(Extracted page text data)
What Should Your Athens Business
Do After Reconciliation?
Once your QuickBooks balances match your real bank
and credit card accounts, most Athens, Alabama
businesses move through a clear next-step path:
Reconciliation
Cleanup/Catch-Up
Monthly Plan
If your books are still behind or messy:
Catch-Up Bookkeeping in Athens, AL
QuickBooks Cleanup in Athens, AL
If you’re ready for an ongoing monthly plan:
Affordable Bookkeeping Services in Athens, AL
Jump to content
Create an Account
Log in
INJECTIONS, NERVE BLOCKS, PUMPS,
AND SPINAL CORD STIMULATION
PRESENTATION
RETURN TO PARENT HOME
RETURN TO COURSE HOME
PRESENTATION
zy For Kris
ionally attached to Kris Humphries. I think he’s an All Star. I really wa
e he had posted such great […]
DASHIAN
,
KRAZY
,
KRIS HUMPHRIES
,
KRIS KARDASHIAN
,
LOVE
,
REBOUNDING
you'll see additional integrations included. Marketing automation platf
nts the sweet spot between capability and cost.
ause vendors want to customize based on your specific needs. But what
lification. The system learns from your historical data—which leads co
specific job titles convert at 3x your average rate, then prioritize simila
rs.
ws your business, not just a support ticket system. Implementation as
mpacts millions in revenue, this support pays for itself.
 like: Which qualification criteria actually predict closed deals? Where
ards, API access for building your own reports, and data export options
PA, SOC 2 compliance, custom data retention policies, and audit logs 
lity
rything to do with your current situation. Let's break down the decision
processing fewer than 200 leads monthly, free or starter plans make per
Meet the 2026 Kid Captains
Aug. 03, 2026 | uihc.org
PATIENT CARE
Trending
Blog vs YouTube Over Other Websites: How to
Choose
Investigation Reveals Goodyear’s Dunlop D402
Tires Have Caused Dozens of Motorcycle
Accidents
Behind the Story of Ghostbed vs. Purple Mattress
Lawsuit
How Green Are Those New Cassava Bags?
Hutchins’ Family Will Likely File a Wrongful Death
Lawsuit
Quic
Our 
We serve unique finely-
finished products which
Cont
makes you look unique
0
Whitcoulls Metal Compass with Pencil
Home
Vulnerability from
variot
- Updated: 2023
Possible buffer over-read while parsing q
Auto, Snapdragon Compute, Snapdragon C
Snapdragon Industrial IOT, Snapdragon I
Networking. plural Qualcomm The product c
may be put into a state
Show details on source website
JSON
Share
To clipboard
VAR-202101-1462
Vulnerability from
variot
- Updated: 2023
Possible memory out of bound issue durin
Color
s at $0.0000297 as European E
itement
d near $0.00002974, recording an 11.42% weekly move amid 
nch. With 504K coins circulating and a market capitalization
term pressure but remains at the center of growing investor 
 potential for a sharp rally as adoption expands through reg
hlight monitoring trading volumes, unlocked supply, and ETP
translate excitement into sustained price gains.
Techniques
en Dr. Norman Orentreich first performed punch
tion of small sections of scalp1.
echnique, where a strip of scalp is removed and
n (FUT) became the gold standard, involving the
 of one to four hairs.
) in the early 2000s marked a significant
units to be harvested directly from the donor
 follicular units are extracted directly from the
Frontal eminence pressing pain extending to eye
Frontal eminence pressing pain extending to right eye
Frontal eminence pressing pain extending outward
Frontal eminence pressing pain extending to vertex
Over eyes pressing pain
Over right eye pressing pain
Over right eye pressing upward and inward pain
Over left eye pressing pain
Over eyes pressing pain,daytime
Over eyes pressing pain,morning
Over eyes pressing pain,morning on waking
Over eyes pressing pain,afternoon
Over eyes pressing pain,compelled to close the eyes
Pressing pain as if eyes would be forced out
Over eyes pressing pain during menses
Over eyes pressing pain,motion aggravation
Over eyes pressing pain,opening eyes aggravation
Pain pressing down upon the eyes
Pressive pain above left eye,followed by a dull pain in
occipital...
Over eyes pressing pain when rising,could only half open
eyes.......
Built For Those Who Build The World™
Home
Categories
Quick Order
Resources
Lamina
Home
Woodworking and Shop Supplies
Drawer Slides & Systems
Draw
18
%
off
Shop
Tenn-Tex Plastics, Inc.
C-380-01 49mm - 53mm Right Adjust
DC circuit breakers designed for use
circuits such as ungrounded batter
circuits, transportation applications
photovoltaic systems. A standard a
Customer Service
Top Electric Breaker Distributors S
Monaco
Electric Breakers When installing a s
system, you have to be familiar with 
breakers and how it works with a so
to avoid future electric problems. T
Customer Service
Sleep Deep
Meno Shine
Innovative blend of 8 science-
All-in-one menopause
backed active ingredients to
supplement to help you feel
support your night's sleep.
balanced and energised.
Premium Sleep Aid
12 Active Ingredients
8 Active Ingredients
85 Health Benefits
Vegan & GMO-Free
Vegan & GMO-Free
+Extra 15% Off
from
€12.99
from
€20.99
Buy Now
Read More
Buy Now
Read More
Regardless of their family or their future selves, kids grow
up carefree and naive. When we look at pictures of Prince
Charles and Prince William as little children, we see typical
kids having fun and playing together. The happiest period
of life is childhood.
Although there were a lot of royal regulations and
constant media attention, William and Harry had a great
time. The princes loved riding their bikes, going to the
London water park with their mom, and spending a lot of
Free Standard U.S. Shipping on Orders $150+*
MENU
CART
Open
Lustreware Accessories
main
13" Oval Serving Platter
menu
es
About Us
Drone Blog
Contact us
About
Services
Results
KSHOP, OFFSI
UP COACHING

Task details — Each entry is to be written out exactly as it was given.

The answer —
What Should Your Athens Business
Do After Reconciliation?
Once your QuickBooks balances match your real bank
and credit card accounts, most Athens, Alabama
businesses move through a clear next-step path:
Reconciliation
Cleanup/Catch-Up
Monthly Plan
If your books are still behind or messy:
Catch-Up Bookkeeping in Athens, AL
QuickBooks Cleanup in Athens, AL
If you’re ready for an ongoing monthly plan:
Affordable Bookkeeping Services in Athens, AL
Jump to content
Create an Account
Log in
INJECTIONS, NERVE BLOCKS, PUMPS,
AND SPINAL CORD STIMULATION
PRESENTATION
RETURN TO PARENT HOME
RETURN TO COURSE HOME
PRESENTATION
zy For Kris
ionally attached to Kris Humphries. I think he’s an All Star. I really wa
e he had posted such great […]
DASHIAN
,
KRAZY
,
KRIS HUMPHRIES
,
KRIS KARDASHIAN
,
LOVE
,
REBOUNDING
you'll see additional integrations included. Marketing automation platf
nts the sweet spot between capability and cost.
ause vendors want to customize based on your specific needs. But what
lification. The system learns from your historical data—which leads co
specific job titles convert at 3x your average rate, then prioritize simila
rs.
ws your business, not just a support ticket system. Implementation as
mpacts millions in revenue, this support pays for itself.
 like: Which qualification criteria actually predict closed deals? Where
ards, API access for building your own reports, and data export options
PA, SOC 2 compliance, custom data retention policies, and audit logs 
lity
rything to do with your current situation. Let's break down the decision
processing fewer than 200 leads monthly, free or starter plans make per
Meet the 2026 Kid Captains
Aug. 03, 2026 | uihc.org
PATIENT CARE
Trending
Blog vs YouTube Over Other Websites: How to
Choose
Investigation Reveals Goodyear’s Dunlop D402
Tires Have Caused Dozens of Motorcycle
Accidents
Behind the Story of Ghostbed vs. Purple Mattress
Lawsuit
How Green Are Those New Cassava Bags?
Hutchins’ Family Will Likely File a Wrongful Death
Lawsuit
Quic
Our 
We serve unique finely-
finished products which
Cont
makes you look unique
0
Whitcoulls Metal Compass with Pencil
Home
Vulnerability from
variot
- Updated: 2023
Possible buffer over-read while parsing q
Auto, Snapdragon Compute, Snapdragon C
Snapdragon Industrial IOT, Snapdragon I
Networking. plural Qualcomm The product c
may be put into a state
Show details on source website
JSON
Share
To clipboard
VAR-202101-1462
Vulnerability from
variot
- Updated: 2023
Possible memory out of bound issue durin
Color
s at $0.0000297 as European E
itement
d near $0.00002974, recording an 11.42% weekly move amid 
nch. With 504K coins circulating and a market capitalization
term pressure but remains at the center of growing investor 
 potential for a sharp rally as adoption expands through reg
hlight monitoring trading volumes, unlocked supply, and ETP
translate excitement into sustained price gains.
Techniques
en Dr. Norman Orentreich first performed punch
tion of small sections of scalp1.
echnique, where a strip of scalp is removed and
n (FUT) became the gold standard, involving the
 of one to four hairs.
) in the early 2000s marked a significant
units to be harvested directly from the donor
 follicular units are extracted directly from the
Frontal eminence pressing pain extending to eye
Frontal eminence pressing pain extending to right eye
Frontal eminence pressing pain extending outward
Frontal eminence pressing pain extending to vertex
Over eyes pressing pain
Over right eye pressing pain
Over right eye pressing upward and inward pain
Over left eye pressing pain
Over eyes pressing pain,daytime
Over eyes pressing pain,morning
Over eyes pressing pain,morning on waking
Over eyes pressing pain,afternoon
Over eyes pressing pain,compelled to close the eyes
Pressing pain as if eyes would be forced out
Over eyes pressing pain during menses
Over eyes pressing pain,motion aggravation
Over eyes pressing pain,opening eyes aggravation
Pain pressing down upon the eyes
Pressive pain above left eye,followed by a dull pain in
occipital...
Over eyes pressing pain when rising,could only half open
eyes.......
Built For Those Who Build The World™
Home
Categories
Quick Order
Resources
Lamina
Home
Woodworking and Shop Supplies
Drawer Slides & Systems
Draw
18
%
off
Shop
Tenn-Tex Plastics, Inc.
C-380-01 49mm - 53mm Right Adjust
DC circuit breakers designed for use
circuits such as ungrounded batter
circuits, transportation applications
photovoltaic systems. A standard a
Customer Service
Top Electric Breaker Distributors S
Monaco
Electric Breakers When installing a s
system, you have to be familiar with 
breakers and how it works with a so
to avoid future electric problems. T
Customer Service
Sleep Deep
Meno Shine
Innovative blend of 8 science-
All-in-one menopause
backed active ingredients to
supplement to help you feel
support your night's sleep.
balanced and energised.
Premium Sleep Aid
12 Active Ingredients
8 Active Ingredients
85 Health Benefits
Vegan & GMO-Free
Vegan & GMO-Free
+Extra 15% Off
from
€12.99
from
€20.99
Buy Now
Read More
Buy Now
Read More
Regardless of their family or their future selves, kids grow
up carefree and naive. When we look at pictures of Prince
Charles and Prince William as little children, we see typical
kids having fun and playing together. The happiest period
of life is childhood.
Although there were a lot of royal regulations and
constant media attention, William and Harry had a great
time. The princes loved riding their bikes, going to the
London water park with their mom, and spending a lot of
Free Standard U.S. Shipping on Orders $150+*
MENU
CART
Open
Lustreware Accessories
main
13" Oval Serving Platter
menu
es
About Us
Drone Blog
Contact us
About
Services
Results
KSHOP, OFFSI
UP COACHING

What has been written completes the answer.